I can, but I'm not going to.
 
A

Archimedes' Lever

Jan 1, 1970
0
Yes, absolutely trophy troll! And of course nobody noticed (and told
skybuck) that there is no need to turn matter to energy, (not to
mention of the expense of the LHC to do it) when all one needs to do
is just charge the particles and create an electric field to sweep
them out of the way. Oh my! I think we've just invented the
electrostatic air cleaner. DUH!


Yes, I repeat. EXCELLENT troll!

You are stupid too. The platen that the dies sit on hold them in place
electrostatically, idiot.

The plain and simple rule is that there can be NO dust in the mfg
environment. NONE.

It really is just that simple.
 
A

Archimedes' Lever

Jan 1, 1970
0
So your idea is to "clean" the air by attracting the dust to the
wafers?

I never said anything at all about it, idiot.
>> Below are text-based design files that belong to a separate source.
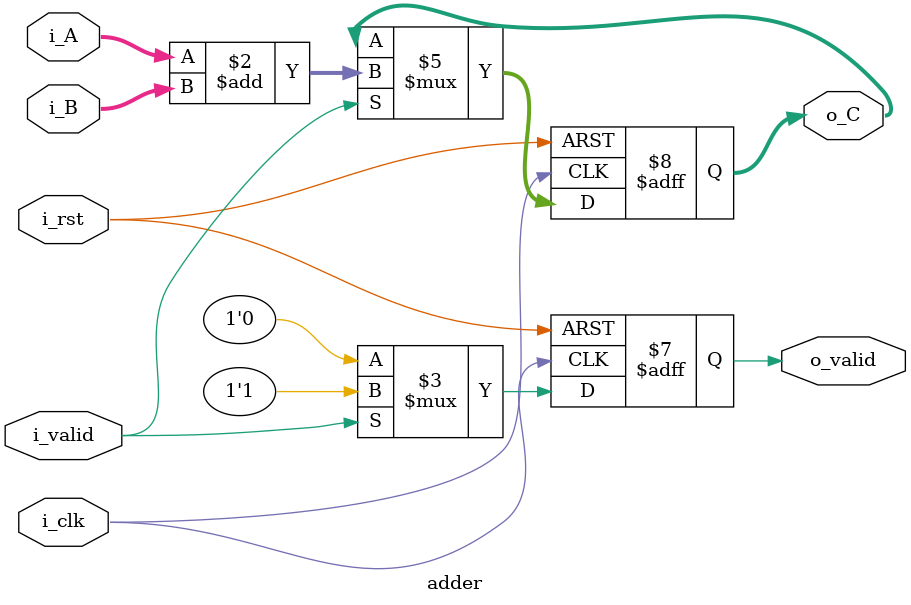
<source format=sv>
`default_nettype none

module adder
    #(
        //use /*verilator public*/ on parameter -> parameter values visible to verilated code
        parameter int G_DATA_WIDTH /*verilator public*/ = 8
    )

    (
        input logic i_clk,
        input logic i_rst,
        input logic i_valid,
        input logic [G_DATA_WIDTH-1:0] i_A,
        input logic [G_DATA_WIDTH-1:0] i_B,
        output logic o_valid,
        output logic [G_DATA_WIDTH:0] o_C
    );

    always_ff @(posedge i_clk or posedge i_rst) begin : proc_add
        if(i_rst) begin
            o_C <= '0;
            o_valid <= 1'b0;
        end else begin
            o_valid <= 1'b0;
            if(i_valid) begin
                o_C <= i_A+i_B;
                o_valid <= 1'b1;
            end
        end
    end


endmodule : adder

</source>
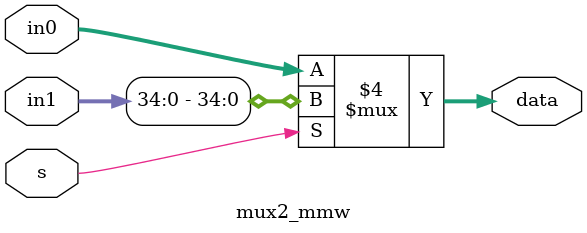
<source format=v>


// The result of translation follows.  Its copyright status should be
// considered unchanged from the original VHDL.

//Special 2 to 1 mux (mismatched width) 
//7/17/02 
// First input is data_width bits 
//Second input is data_width+1     bits 
//Ign ores highest bit of second  input 
// no timescale needed

module mux2_mmw(
input wire s,
input wire [data_width - 1:0] in0,
input wire [data_width:0] in1,
output reg [data_width - 1:0] data
);

parameter [31:0] data_width=35;



// hds interface_end 

  always @(in0 or in1 or s) begin
    if(s == 1'b 0) begin
      data <= in0;
    end
    else begin
      data <= in1[data_width - 1:0];
    end
  end


endmodule

</source>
I said that NO dust can be there, so I never proposed ANY 'cleaning'
method because it CANNOT be there to begin with, you stupid ****.

Sure that's gonna work...NOT.

Retards like you jump to presumption when you are cornered.

I'm sure the difference
between an air filter and a die holder is more that your pitiful brain
can comprehend.

I have made the HV supplies for both, so I think you are going to find
that proving your claim will be an uphill climb.